Se secó las lágrimas y observó con más detalle la cueva.
Miró a su alrededor, con los ojos empañados, y vio en una pequeña mesa: al fondo de la estancia, decenas de sobres de cartas, abiertos y esparcidos por la mesa.
Por alguna extraña razón, no había reparado en ellos. Se levantó lentamente y se acercó a la mesa para coger uno de ellos.
“Querida mía…”.
Sin terminar de leerla, abrió otra carta.
Una más…
Las lágrimas inundaban sus ojos. Eran suyas. Las que estaban sin abrir habían llegado cuando ella ya se había marchado.
-Nunca perdió la esperanza -dijo el ser-.
Dejando caer la carta al suelo, se giró y volvió a mirar, como si, de repente, la cueva se hubiese llenado de señales de ella que no había podido o sabido ver.
En un rincón, amontonadas en aparente desorden, se encontraban varias mantas, algunas remendadas. En el anaquel de la esquina persistía un ramo de flores secas. Miró hacia el techo y descubrió que las maderas rotas estaban reforzadas por tablones para evitar que el viento y la lluvia entrasen.
Vio cientos de libros esparcidos por las estanterías, por el suelo, por todos los rincones. Vio, también, que cerca de su mecedora un centenar de discos se amontonaban, unos sobre otros, formando una gran columna.
Vencido, se dejó caer sobre la mecedora.
-Fui yo… -reconoció-. Fui yo quien la dejó sola. Fui yo quien la abandonó…, y ahora yo soy quien está solo.
-Nunca estuvo sola. Y tú tampoco. Ven, acompáñame.
Se levantó con gran esfuerzo, sin consuelo ni esperanza y, juntos, salieron de la cueva.
El ser caminaba a su lado, sin prisa, en silencio, mientras subían por la ladera arbolada.
Entonces, un escalofrío recorrió su cuerpo. En lo más profundo de su corazón algo había ido sacando las agujas clavadas y volvía a latir con emoción apenas contenida. En lo alto de la loma una figura apareció junto a un viejo roble.

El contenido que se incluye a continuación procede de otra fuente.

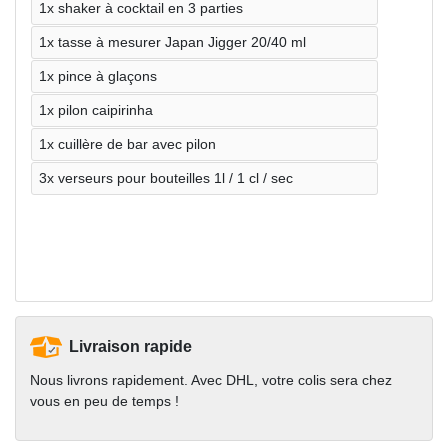
1x shaker à cocktail en 3 parties
1x tasse à mesurer Japan Jigger 20/40 ml
1x pince à glaçons
1x pilon caipirinha
1x cuillère de bar avec pilon
3x verseurs pour bouteilles 1l / 1 cl / sec
Livraison rapide
Nous livrons rapidement. Avec DHL, votre colis sera chez
vous en peu de temps !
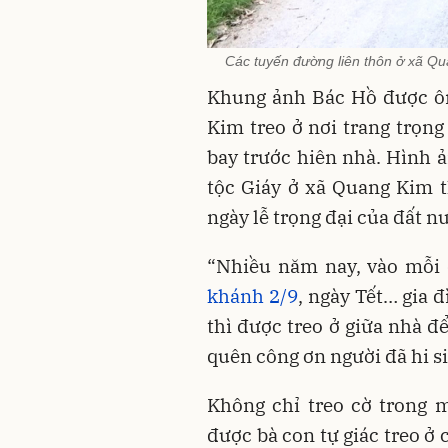
Các tuyến đường liên thôn ở xã Qu
Khung ảnh Bác Hồ được ôn
Kim treo ở nơi trang trọng
bay trước hiên nhà. Hình 
tộc Giáy ở xã Quang Kim 
ngày lễ trọng đại của đất n
“Nhiều năm nay, vào mỗi 
khánh 2/9
, ngày Tết… gia 
thì được treo ở giữa nhà 
quên công ơn người đã hi si
Không chỉ treo cờ trong 
được bà con tự giác treo ở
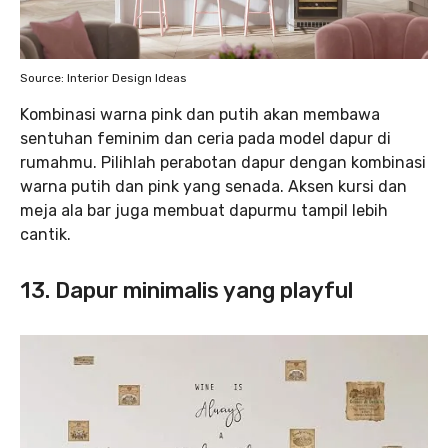
Source: Interior Design Ideas
Kombinasi warna pink dan putih akan membawa
sentuhan feminim dan ceria pada model dapur di
rumahmu. Pilihlah perabotan dapur dengan kombinasi
warna putih dan pink yang senada. Aksen kursi dan
meja ala bar juga membuat dapurmu tampil lebih
cantik.
13. Dapur minimalis yang playful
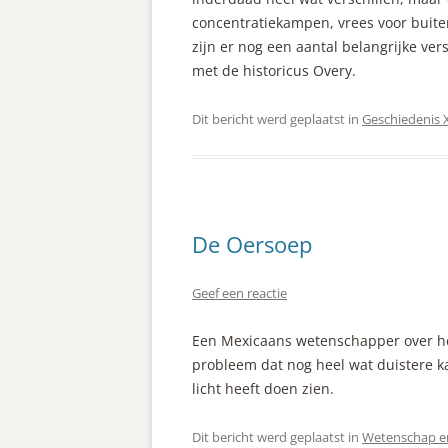
concentratiekampen, vrees voor buit
zijn er nog een aantal belangrijke ver
met de historicus Overy.
Dit bericht werd geplaatst in
Geschiedenis
De Oersoep
Geef een reactie
Een Mexicaans wetenschapper over h
probleem dat nog heel wat duistere k
licht heeft doen zien.
Dit bericht werd geplaatst in
Wetenschap en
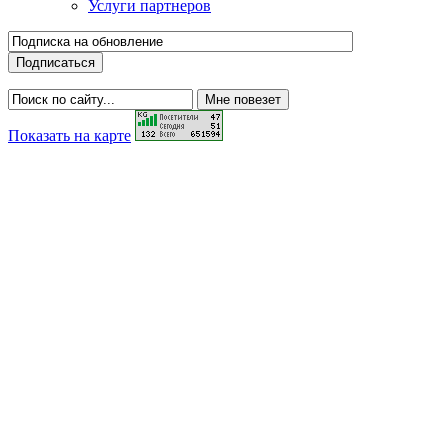
Услуги партнеров
Показать на карте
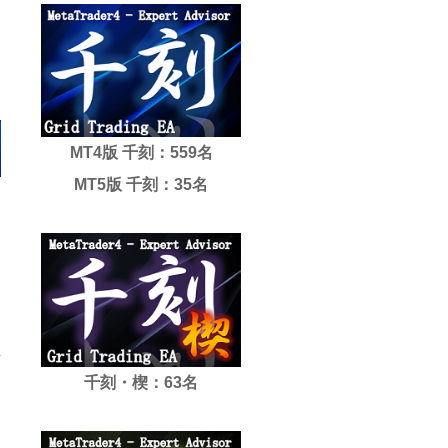
MT4版 千刻：559名
MT5版 千刻：35名
千刻・楔：63名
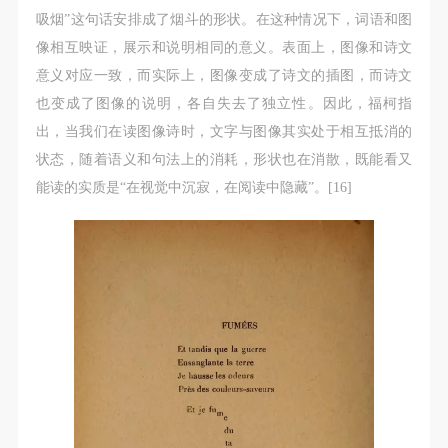
吸烟”这句话安排成了烟斗的形状。在这种情况下，词语和图
像相互映证，展示和说明相同的意义。表面上，图像和诗文
意义对应一致，而实际上，图像变成了诗文的插图，而诗文
也变成了图像的说明，各自失去了独立性。因此，福柯指
出，当我们在读图像诗时，文字与图像其实处于相互抵消的
状态，随着语义和句法上的消耗，形状也在消散，既能看又
能读的实质是“在视觉中沉寂，在阅读中隐藏”。[16]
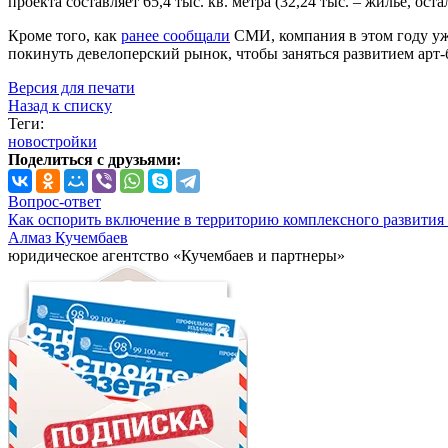
проекта составляет 65,4 тыс. кв. метра (32,24 тыс. – жилье, ос
Кроме того, как
ранее сообщали
СМИ, компания в этом году уже
покинуть девелоперский рынок, чтобы заняться развитием арт-
Версия для печати
Назад к списку
Теги:
новостройки
Поделиться с друзьями:
Вопрос-ответ
Как оспорить включение в территорию комплексного развития 
Алмаз Кучембаев
юридическое агентство «Кучембаев и партнеры»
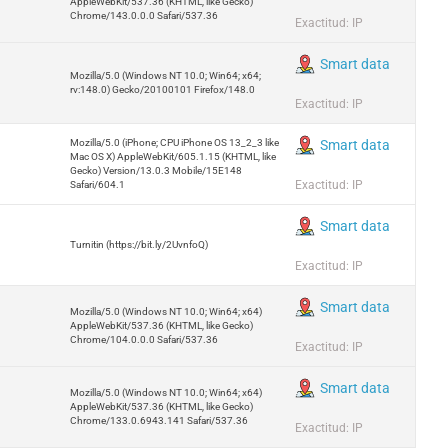
AppleWebKit/537.36 (KHTML, like Gecko)
Chrome/143.0.0.0 Safari/537.36
Exactitud: IP
Smart data
Mozilla/5.0 (Windows NT 10.0; Win64; x64;
rv:148.0) Gecko/20100101 Firefox/148.0
Exactitud: IP
Mozilla/5.0 (iPhone; CPU iPhone OS 13_2_3 like
Smart data
Mac OS X) AppleWebKit/605.1.15 (KHTML, like
Gecko) Version/13.0.3 Mobile/15E148
Exactitud: IP
Safari/604.1
Smart data
Turnitin (https://bit.ly/2UvnfoQ)
Exactitud: IP
Smart data
Mozilla/5.0 (Windows NT 10.0; Win64; x64)
AppleWebKit/537.36 (KHTML, like Gecko)
Chrome/104.0.0.0 Safari/537.36
Exactitud: IP
Smart data
Mozilla/5.0 (Windows NT 10.0; Win64; x64)
AppleWebKit/537.36 (KHTML, like Gecko)
Chrome/133.0.6943.141 Safari/537.36
Exactitud: IP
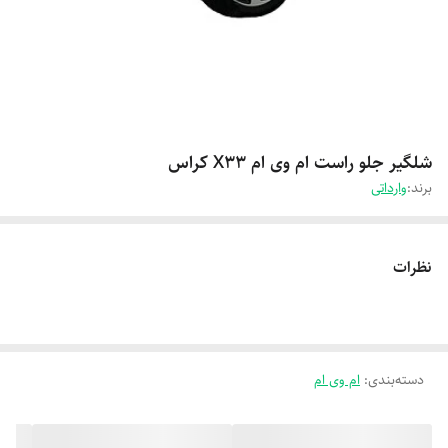
شلگیر جلو راست ام وی ام X33 کراس
برند:
وارداتی
نظرات
دسته‌بندی
:
ام وی ام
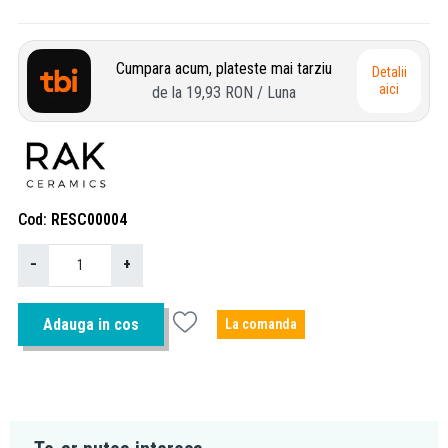
Cumpara acum, plateste mai tarziu
Detalii
aici
de la
19,93 RON
/ Luna
Cod
RESC00004
−
+
Adauga in cos
La comanda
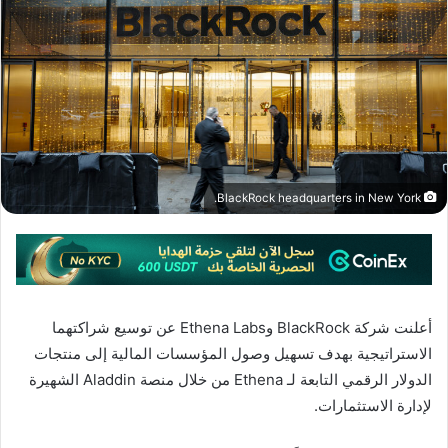
BlackRock headquarters in New York.
أعلنت شركة BlackRock وEthena Labs عن توسيع شراكتهما
الاستراتيجية بهدف تسهيل وصول المؤسسات المالية إلى منتجات
الدولار الرقمي التابعة لـ Ethena من خلال منصة Aladdin الشهيرة
لإدارة الاستثمارات.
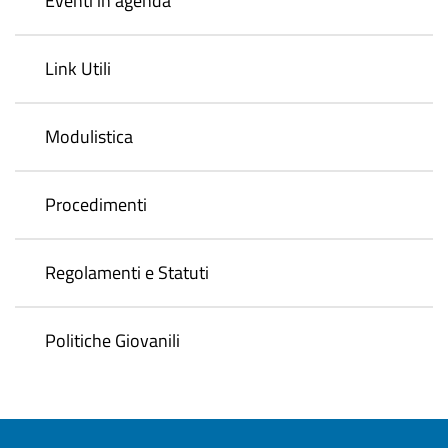
Eventi in agenda
Link Utili
Modulistica
Procedimenti
Regolamenti e Statuti
Politiche Giovanili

Su corazón se aceleraba. Aquel cabello acariciado por la brisa, su piel casi transparente, su mirada, su sonrisa…
Llegó a su altura. A un paso uno del otro. Su silencio solo lo rompía una pareja de abejarucos revoloteando sobre ellos deslumbrando con sus colores.
Acercó lentamente su mano al rostro de él. La espera, esa larga espera, había llegado a su fin. Una lágrima furtiva resbaló por su mejilla. Ella, dulcemente, la recogió con un dedo y la llevó a sus labios.
-Sabía que vendrías -musitó cogiéndole las manos-. Nunca dudé de ti.
-Te abandoné. No estuve contigo a tu lado, te dejé sola y no pude volver.
Caminando de la mano, se adentraron en el bosque.
-Nunca estuve sola. Nunca lo estaré.